[Exercise instructions]: Filter the listing below down to the lines containing the word "Road".

* * *

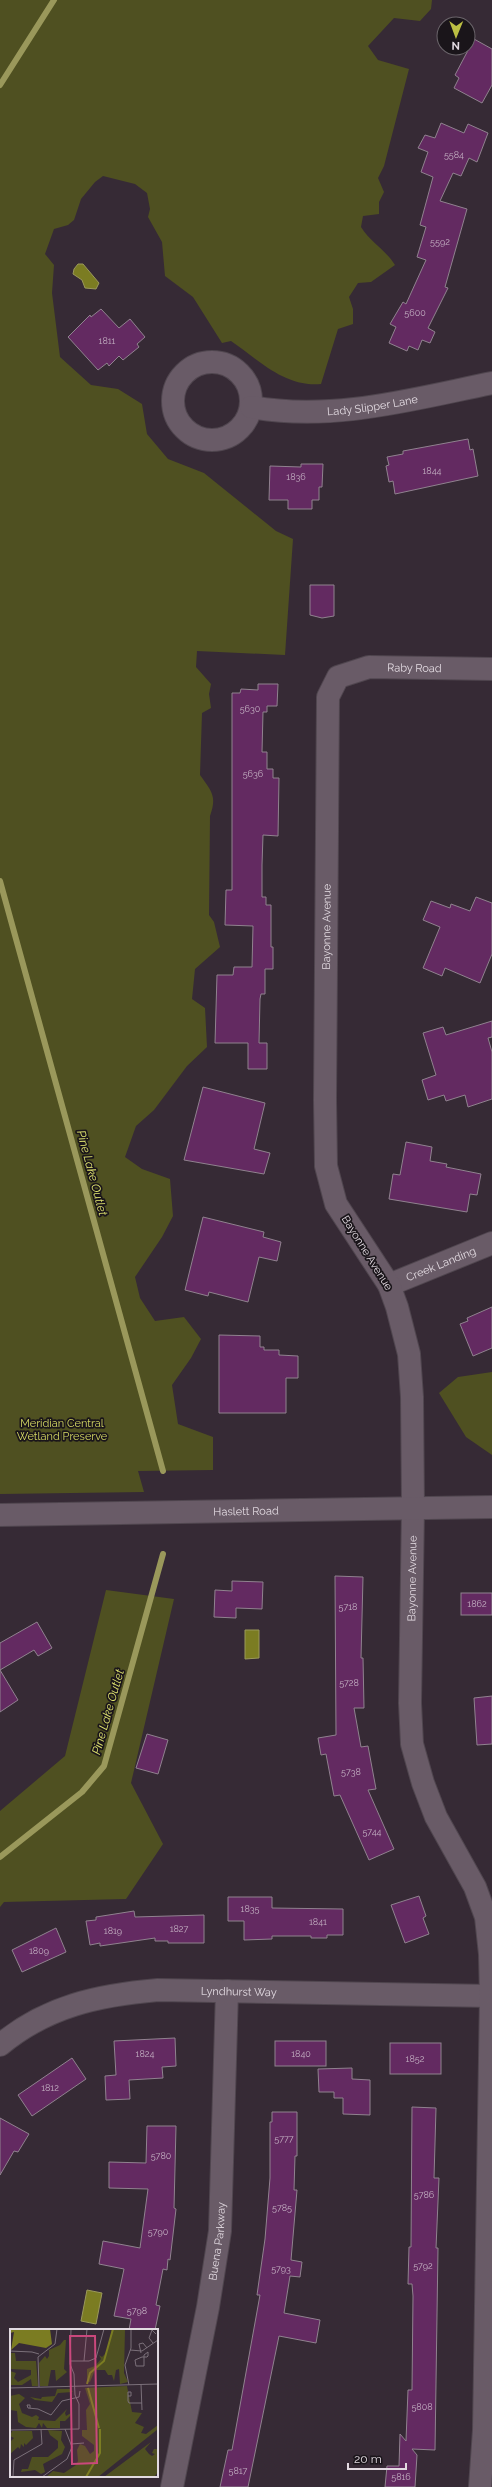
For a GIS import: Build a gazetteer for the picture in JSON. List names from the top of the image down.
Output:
{
  "streets": {
    "street": [
      "Lady Slipper Lane",
      "Raby Road",
      "Bayonne Avenue",
      "Creek Landing",
      "Haslett Road",
      "Lyndhurst Way",
      "Buena Parkway"
    ]
  },
  "crossings": [
    ["Raby Road", "Bayonne Avenue"],
    ["Bayonne Avenue", "Creek Landing"],
    ["Bayonne Avenue", "Haslett Road"],
    ["Bayonne Avenue", "Lyndhurst Way"],
    ["Lyndhurst Way", "Buena Parkway"]
  ],
  "water": ["Pine Lake Outlet"],
  "parks": ["Meridian Central Wetland Preserve"],
  "house_numbers": [
    "5584",
    "5592",
    "5600",
    "1811",
    "1844",
    "1836",
    "5630",
    "5636",
    "1862",
    "5718",
    "5728",
    "5738",
    "5744",
    "1835",
    "1841",
    "1827",
    "1819",
    "1809",
    "1824",
    "1840",
    "1852",
    "1812",
    "5777",
    "5780",
    "5786",
    "5785",
    "5790",
    "5792",
    "5793",
    "5798",
    "5808",
    "5817",
    "5816"
  ],
  "scale_bar": "20 m",
  "north": "bottom"
}
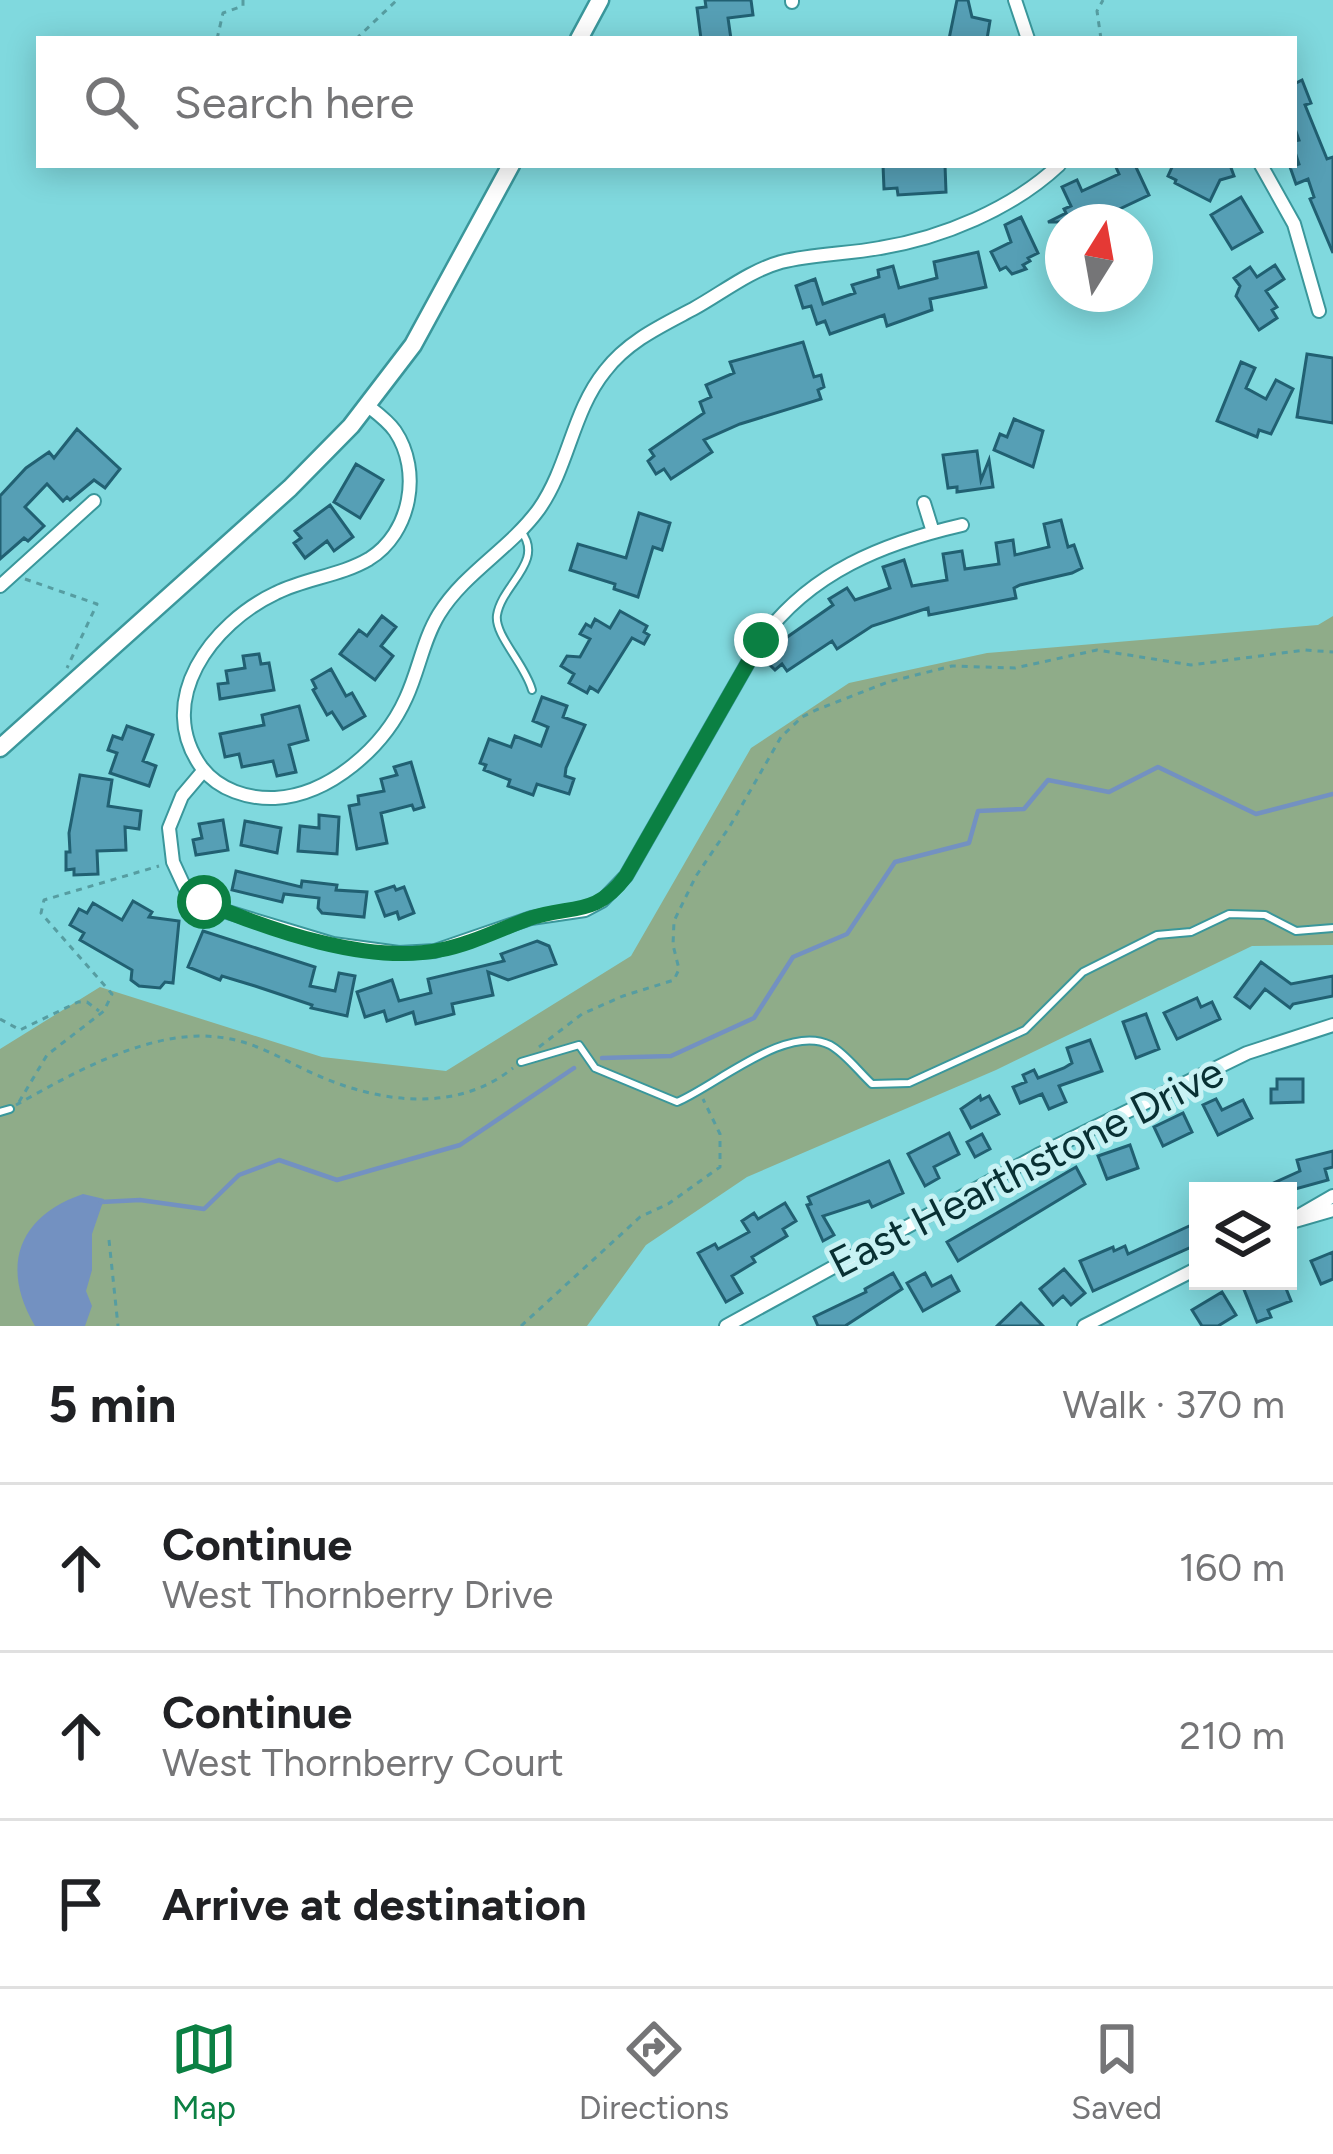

* * *

[Solution for this task]:
      "Raby Road",
      "Haslett Road",
    ["Raby Road", "Bayonne Avenue"],
    ["Bayonne Avenue", "Haslett Road"],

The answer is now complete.